Consistently high numbers months after the new space opened is a marker of returning guests, she said.
“It's one thing to come in and look and see what it's all about; it's another to make it a part of your routine,” she said.
What they’re saying
The higher-than-ever volume of library patrons has led to a busier-than-ever parking lot, Holley said.
“Unfortunately, at some libraries, you could fire a cannon through them,” she said. “Not all libraries experienced the level of use that we do, and we’re very grateful for that.”
The parking lot has 425 paved spaces total, not including some unpaved spaces reserved for library staff. With an average of 350 patrons walking in every hour, the spaces tend to fill up fast over the summer, Holley said.

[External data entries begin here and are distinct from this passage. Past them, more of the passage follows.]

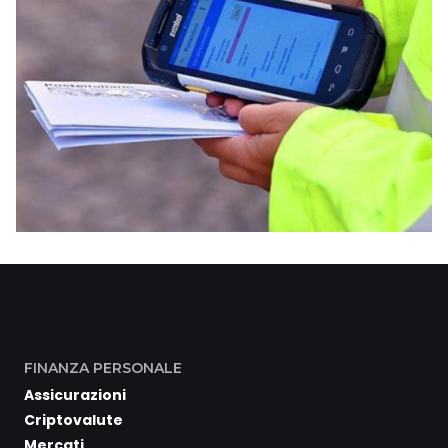
FINANZA PERSONALE
Assicurazioni
Criptovalute
Mercati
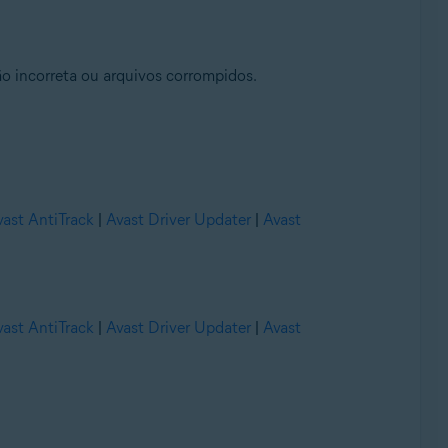
o incorreta ou arquivos corrompidos.
vast AntiTrack
|
Avast Driver Updater
|
Avast
vast AntiTrack
|
Avast Driver Updater
|
Avast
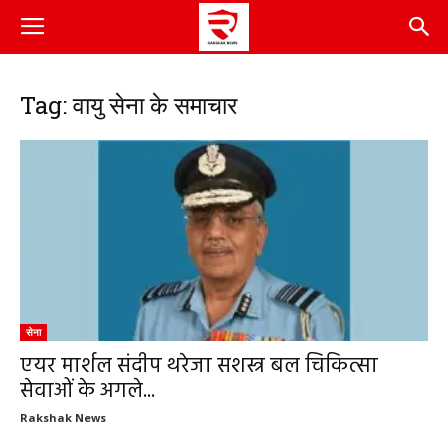
Tag: वायु सेना के समाचार
सेना
एयर मार्शल संदीप थरेजा सशस्त्र बल चिकित्सा
सेवाओं के अगले...
Rakshak News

“It's like parking in December at the mall versus parking in the mall any other time of the year,” Holley said.
Weekends during the school year are another consistently busy time for the library with 1-6 p.m. on Sundays being the busiest, Holley said.
“In that five hours we tend to see the same number of people or more than what we see on a typical 12-hour day,” she said.
A parking garage at the George A. Purefoy Municipal Center and a parking lot at the Municipal Court Building are two additional parking options available for library patrons when the main lot fills up.
“If you were parking in the mall at the back of the lot in December, that walk into the mall and into your store would probably be the same number of steps as walking from the court parking lot or the parking garage behind City Hall,” Holley said.
Library officials are looking into addressing parking demands.
Keep in mind
The high volume of guests is expected, Holley said. Computer labs, study and conference rooms, reading areas, makers spaces and a Tiny Town all draw in their own crowds every day.
“If you are comparing us to a library that only gets a few hundred people in the entire day, we look like a mob,” Holley said. “Based on the population that the library is designed to serve, we were about right because the things that drive library use—our younger families, well-educated professionals and higher incomes—are all demographics that Frisco has.”
Despite being three times smaller than it is now, the old library space was still one of the top 10 libraries in Texas for per-capita use, Holley said.
“We do not take for granted the warmth that the community has shown towards the library and how important library services are to them,” she said.
Going forward
Some of the parking congestion is expected to resolve itself eventually as summer winds down and residents adjust to school schedules. The library is also studying parking demand and availability to see if additional options need to be added in the future, Holley said.
More information on the library can be found on its website.
Editor's note: This story has been updated. The library was formerly located in the George A. Purefoy Municipal Center at 6101 Frisco Square Blvd.